Failures have been seen in Petrochemical and Refining industries in equipment which are operating below the transition temperature (the temperature below which the flexible nature of material tends to transit into brittle nature) because at this temperature, the toughness of materials rapidly decreases down and offers less resistance to brittle fracture.
Railway tracks joined by thermite welding were subject to brittle fracture, because thicker materials offer less resistance due to triaxial stresses on a flaw if present. So the thick numerous walled items should be given serious considerations against fracture damage.
1. Adequate Toughness
The brittle fracture can be best controlled by using suitable materials which offer sound resistance even at low temperature and maintain sufficient toughness to bear stresses. Materials with lower toughness at the high-stress level are subject to failure. To prevent this, use tougher materials.
2. Suitable Material Composition and Microstructure
As it is stated above that a susceptible microstructure is more likely to prone to damage, so a material with suitable chemical composition and microstructure should be used. If equipment is fabricated by using welding, the equipment must be post weld heat treated and other thermal treatments should be done to prevent failure to occur during service. As we all know weld metal has a brittle heat-affected zone with susceptible grain size and a proper post-weld thermal treatment is required to reduce residual stresses and modify the grain size.
3. Monitoring Damage Mechanism
To access the probability of failure three factors must be considered; the level of stress, the size of flaw, and toughness of material. Controlling one or more of the above three factors is a best preventive method. If the toughness and size of flaw are unable to sustain stress level, the material will subject to fracture.

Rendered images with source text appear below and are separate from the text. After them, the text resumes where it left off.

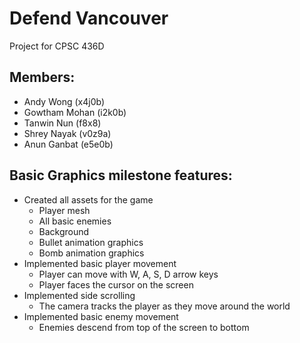 # Defend Vancouver

Project for CPSC 436D

## Members:
* Andy Wong (x4j0b)
* Gowtham Mohan (i2k0b)
* Tanwin Nun (f8x8)
* Shrey Nayak (v0z9a)
* Anun Ganbat (e5e0b)

## Basic Graphics milestone features:
* Created all assets for the game
  * Player mesh
  * All basic enemies
  * Background
  * Bullet animation graphics
  * Bomb animation graphics
* Implemented basic player movement
  * Player can move with W, A, S, D arrow keys
  * Player faces the cursor on the screen
* Implemented side scrolling
  * The camera tracks the player as they move around the world
* Implemented basic enemy movement
  * Enemies descend from top of the screen to bottom

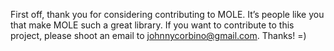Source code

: First off, thank you for considering contributing to MOLE. It’s people like you that make MOLE such a great library. 
If you want to contribute to this project, please shoot an email to johnnycorbino@gmail.com. Thanks! =)
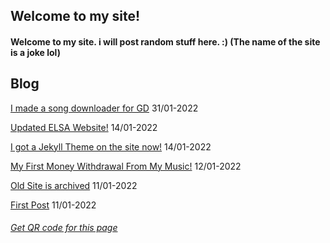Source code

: ## Welcome to my site!
#### Welcome to my site. i will post random stuff here. :) (The name of the site is a joke lol)
## Blog
[I made a song downloader for GD](https://sastofficial.github.io/pages/blog/gdsongdownload) 31/01-2022

[Updated ELSA Website!](https://sastofficial.github.io/pages/blog/elsa%20site%20update) 14/01-2022

[I got a Jekyll Theme on the site now!](https://sastofficial.github.io/pages/blog/jekyll%20theme) 14/01-2022

[My First Money Withdrawal From My Music!](https://sastofficial.github.io/pages/blog/first%20amuse%20withdrawal) 12/01-2022

[Old Site is archived](https://sastofficial.github.io/pages/blog/oldsite) 11/01-2022

[First Post](https://sastofficial.github.io/pages/blog/first%20post) 11/01-2022
###### [Get QR code for this page](https://sastofficial.github.io/assets/img/qr/main%20page.png)
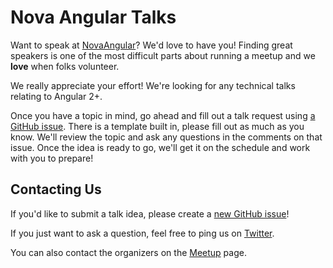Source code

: # Nova Angular Talks

Want to speak at [NovaAngular](https://www.meetup.com/Nova-Angular/)? We'd love to have you! Finding great speakers is one of the most difficult parts about running a meetup and we **love** when folks volunteer.

We really appreciate your effort! We're looking for any technical talks relating to Angular 2+.

Once you have a topic in mind, go ahead and fill out a talk request using [a GitHub issue](https://github.com/melxx001/novaangular/issues/new). There is a template built in, please fill out as much as you know. We'll review the topic and ask any questions in the comments on that issue. Once the idea is ready to go, we'll get it on the schedule and work with you to prepare!

## Contacting Us

If you'd like to submit a talk idea, please create a [new GitHub issue](https://github.com/melxx001/novaangular/issues/new)!

If you just want to ask a question, feel free to ping us on [Twitter](https://twitter.com/realnovaangular).

You can also contact the organizers on the [Meetup](https://www.meetup.com/Nova-Angular/) page.
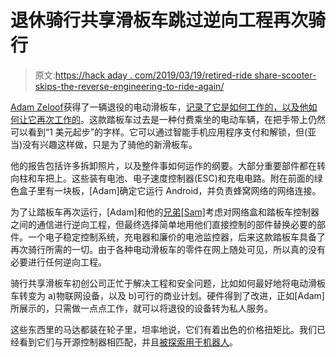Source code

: # 退休骑行共享滑板车跳过逆向工程再次骑行

> 原文:[https://hack aday . com/2019/03/19/retired-ride share-scooter-skips-the-reverse-engineering-to-ride-again/](https://hackaday.com/2019/03/19/retired-rideshare-scooter-skips-the-reverse-engineering-to-ride-again/)

[Adam Zeloof](合法地)获得了一辆退役的电动滑板车，[记录了它是如何工作的，以及他如何让它再次工作的](https://adam.zeloof.xyz/2019/01/09/electric-scooter-revival/)。这款踏板车过去是一种付费乘坐的电动车辆，在把手带上仍然可以看到“1 美元起步”的字样。它可以通过智能手机应用程序支付和解锁，但(亚当)没有兴趣这样做，只是为了骑他的新滑板车。

他的报告包括许多拆卸照片，以及整件事如何运作的纲要。大部分重要部件都在转向柱和车把上。这些装有电池、电子速度控制器(ESC)和充电电路。附在前面的绿色盒子里有一块板，[Adam]确定它运行 Android，并负责蜂窝网络的网络连接。

为了让踏板车再次运行，[Adam]和他的[兄弟[Sam]](https://hackaday.com/2018/04/24/first-lithographically-produced-home-made-ic-announced/)考虑对网络盒和踏板车控制器之间的通信进行逆向工程，但最终选择简单地用他们直接控制的部件替换必要的部件。一个电子稳定控制系统，充电器和廉价的电池监控器，后来这款踏板车具备了再次骑行所需的一切。由于各种电动滑板车的零件在网上随处可见，所以真的没有必要进行任何逆向工程。

骑行共享滑板车初创公司正忙于解决工程和安全问题，比如如何最好地将电动滑板车转变为 a)物联网设备，以及 b)可行的商业计划。硬件得到了改进，正如[Adam]所展示的，只需做一点点工作，就可以将退役的设备转为私人服务。

这些东西里的马达都装在轮子里，坦率地说，它们有着出色的价格扭矩比。我们已经看到它们与开源控制器相匹配，并且[被探索用于机器人](https://hackaday.com/2018/02/03/heres-why-hoverboard-motors-might-belong-in-robots/)。
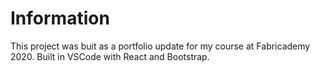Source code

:# Information

This project was buit as a portfolio update for my course at Fabricademy 2020. Built in VSCode with React and Bootstrap.
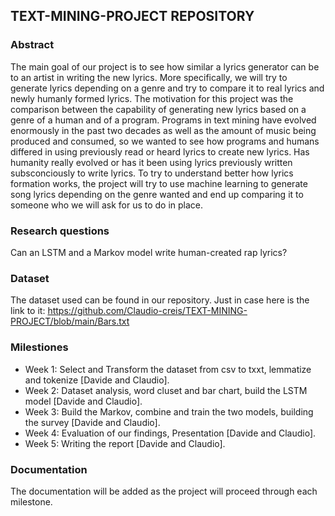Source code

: ## TEXT-MINING-PROJECT REPOSITORY

### Abstract
The main goal of our project is to see how similar a lyrics generator can be to an artist in writing the new lyrics. More specifically, we will try to generate lyrics depending on a genre and try to compare it to real lyrics and newly humanly formed lyrics. The motivation for this project was the comparison between the capability of generating new lyrics based on a genre of a human and of a program. Programs in text mining have evolved enormously in the past two decades as well as the amount of music being produced and consumed, so we wanted to see how programs and humans differed in using previously read or heard lyrics to create new lyrics. Has humanity really evolved or has it been using lyrics previously written subsconciously to write lyrics. To try to understand better how lyrics formation works, the  project will try to use machine learning to generate song lyrics depending on the genre wanted and end up comparing it to someone who we will ask for us to do in place. 

### Research questions
Can an LSTM and a Markov model write human-created rap lyrics?

### Dataset
The dataset used can be found in our repository. Just in case here is the link to it: https://github.com/Claudio-creis/TEXT-MINING-PROJECT/blob/main/Bars.txt

### Milestiones
- Week 1:
Select and Transform the dataset from csv to txxt, lemmatize and tokenize  [Davide and Claudio]. 
- Week 2: 
Dataset analysis, word cluset and bar chart, build the LSTM model [Davide and Claudio]. 
- Week 3: 
Build the Markov, combine and train the two models, building the survey [Davide and Claudio]. 
- Week 4: 
Evaluation of our findings, Presentation [Davide and Claudio]. 
- Week 5: 
Writing the report [Davide and Claudio]. 

### Documentation
The documentation will be added as the project will proceed through each milestone.
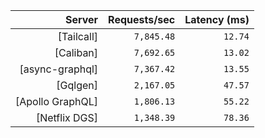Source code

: <!-- PERFORMANCE_RESULTS_START -->

| Server | Requests/sec | Latency (ms) |
|--------:|--------------:|--------------:|
| [Tailcall] | `7,845.48` | `12.74` |
| [Caliban] | `7,692.65` | `13.02` |
| [async-graphql] | `7,367.42` | `13.55` |
| [Gqlgen] | `2,167.05` | `47.57` |
| [Apollo GraphQL] | `1,806.13` | `55.22` |
| [Netflix DGS] | `1,348.39` | `78.36` |

<!-- PERFORMANCE_RESULTS_END -->
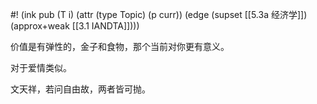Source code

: #! (ink pub (T i) (attr (type Topic) (p curr)) (edge (supset [[5.3a 经济学]]) (approx+weak [[3.1 IANDTA]])))

价值是有弹性的，金子和食物，那个当前对你更有意义。

对于爱情类似。

文天祥，若问自由故，两者皆可抛。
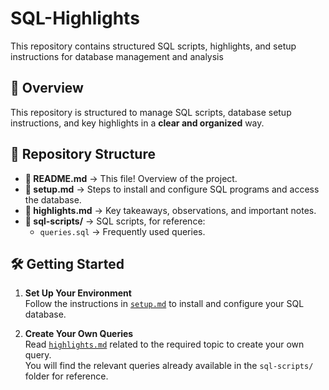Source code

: # SQL-Highlights
This repository contains structured SQL scripts, highlights, and setup instructions for database management and analysis

## 📌 Overview
This repository is structured to manage SQL scripts, database setup instructions, and key highlights in a **clear and organized** way.

## 📂 Repository Structure
- **📜 README.md** → This file! Overview of the project.
- **📜 setup.md** → Steps to install and configure SQL programs and access the database.
- **📜 highlights.md** → Key takeaways, observations, and important notes.
- **📂 sql-scripts/** → SQL scripts, for reference:
  - `queries.sql` → Frequently used queries.

## 🛠️ Getting Started
1. **Set Up Your Environment**  
   Follow the instructions in [`setup.md`](setup.md) to install and configure your SQL database.
   
2. **Create Your Own Queries**  
   Read [`highlights.md`](highlights.md) related to the required topic to create your own query.  
   You will find the relevant queries already available in the `sql-scripts/` folder for reference.
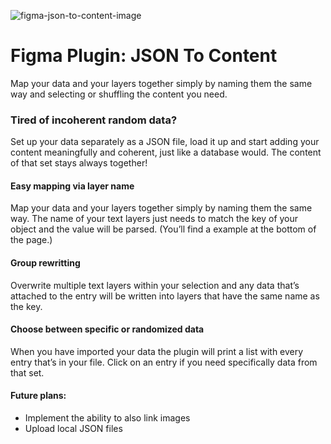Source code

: ![figma-json-to-content-image](https://lucasdietrich.de/github/repositories/figma-json-to-content/img/banner-github.jpg)

# Figma Plugin: JSON To Content
Map your data and your layers together simply by naming them the same way and selecting or shuffling the content you need.

### Tired of incoherent random data?
Set up your data separately as a JSON file, load it up and start adding your content meaningfully and coherent, just like a database would. The content of that set stays always together!

#### Easy mapping via layer name
Map your data and your layers together simply by naming them the same way. The name of your text layers just needs to match the key of your object and the value will be parsed. (You’ll find a example at the bottom of the page.)

#### Group rewritting
Overwrite multiple text layers within your selection and any data that’s attached to the entry will be written into layers that have the same name as the key.

#### Choose between specific or randomized data
When you have imported your data the plugin will print a list with every entry that’s in your file. Click on an entry if you need specifically data from that set.

#### Future plans:
* Implement the ability to also link images
* Upload local JSON files
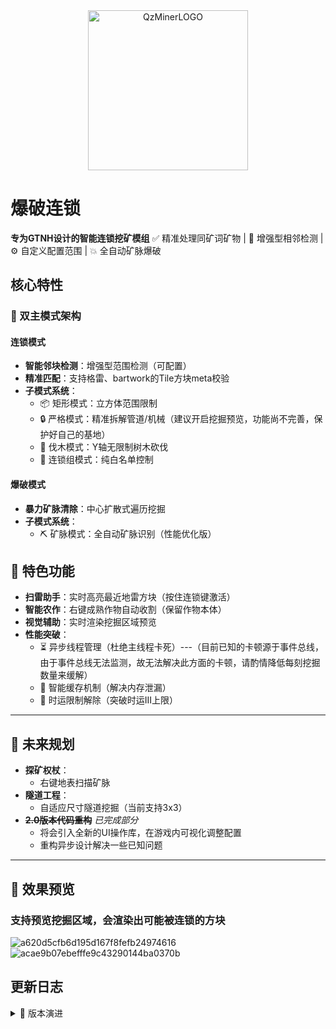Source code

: <div align="center">
  <picture>
      <source media="(prefers-color-scheme: dark)" srcset="https://github.com/user-attachments/assets/7f5187f2-a567-424a-8a3a-dd49ab36b943#gh-dark-mode-only">
      <source media="(prefers-color-scheme: light)" srcset="https://github.com/user-attachments/assets/7f5187f2-a567-424a-8a3a-dd49ab36b943#gh-light-mode-only">
      <img alt="QzMinerLOGO" width="256" height="256" style="display:block;margin:auto">
  </picture>
</div>

# 爆破连锁

**专为GTNH设计的智能连锁挖矿模组**
✅ 精准处理同矿词矿物 | 🚀 增强型相邻检测 | ⚙️ 自定义配置范围 | 💥 全自动矿脉爆破

## 核心特性

### 🧩 双主模式架构
#### 连锁模式
- **智能邻块检测**：增强型范围检测（可配置）
- **精准匹配**：支持格雷、bartwork的Tile方块meta校验
- **子模式系统**：
  - 📦 矩形模式：立方体范围限制
  - 🔒 严格模式：精准拆解管道/机械（建议开启挖掘预览，功能尚不完善，保护好自己的基地）
  - 🌳 伐木模式：Y轴无限制树木砍伐
  - 🎯 连锁组模式：纯白名单控制

#### 爆破模式
- **暴力矿脉清除**：中心扩散式遍历挖掘
- **子模式系统**：
  - ⛏ 矿脉模式：全自动矿脉识别（性能优化版）

## 🔧 特色功能
- **扫雷助手**：实时高亮最近地雷方块（按住连锁键激活）
- **智能农作**：右键成熟作物自动收割（保留作物本体）
- **视觉辅助**：实时渲染挖掘区域预览
- **性能突破**：
  - ⏳ 异步线程管理（杜绝主线程卡死）---（目前已知的卡顿源于事件总线，由于事件总线无法监测，故无法解决此方面的卡顿，请酌情降低每刻挖掘数量来缓解）
  - 🔄 智能缓存机制（解决内存泄漏）
  - 🚫 时运限制解除（突破时运III上限）

---

## 🚀 未来规划
- **探矿权杖**：
  - 右键地表扫描矿脉
- **隧道工程**：
  - 自适应尺寸隧道挖掘（当前支持3x3）
- ~~**2.0版本代码重构**~~ *已完成部分*
  - 将会引入全新的UI操作库，在游戏内可视化调整配置
  - 重构异步设计解决一些已知问题

---

## 📸 效果预览
### 支持预览挖掘区域，会渲染出可能被连锁的方块
![a620d5cfb6d195d167f8fefb24974616](https://github.com/user-attachments/assets/6fef1eed-6593-446b-b775-f2b12e451ad8)
![acae9b07ebefffe9c43290144ba0370b](https://github.com/user-attachments/assets/09f6225e-8bbe-425b-b48a-72af94ff8c74)



## 更新日志

<details>
<summary>📜 版本演进</summary>

### 2.0版本
- 代码重构，架构改进，以支持更多扩展性功能
- 修复大量BUG

### v1.12.0+
- 时运上限解除系统
- 人工矿物时运支持

### v1.7.0-v1.8.1
- 多线程任务重构
- 伐木模式实装
- GUI配置修复

### v1.0.0-v1.6.1
- 核心算法奠基
- GTNH 270b4兼容
- 隧道模式初版

</details>
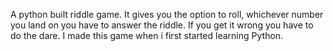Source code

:A python built riddle game. It gives you the option to roll, whichever number you land on you have to answer the riddle. If you get it wrong you have to do the dare. I made this game when i first started learning Python.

This can be best controlled by monitoring damage mechanism, operating conditions and inspection of parts under high stress during equipment service.
Factors to control Brittle Fracture:
- The size, shape, and depth of flaw.
- Material Toughness
- Material Chemical Composition
- Stress Concentration
- Operating Conditions (temperature, pressure, etc.)
- Transition Temperature
Parts with material more likely prone to damage must be checked at regular intervals of time to find out any crack-like flaw if present. Use streamline designs to prevent stress concentration at sharp edges and joints. Materials with sharp notches and cutting edges are stress raisers and may result in cracking. Use tougher material which can sustain lower temperature. Special attention should be given to thicker materials because they are more prone to damage due to the development of triaxial stresses on cracks. Crack tends to propagate under stress and sooner or later may result in brittle fracture.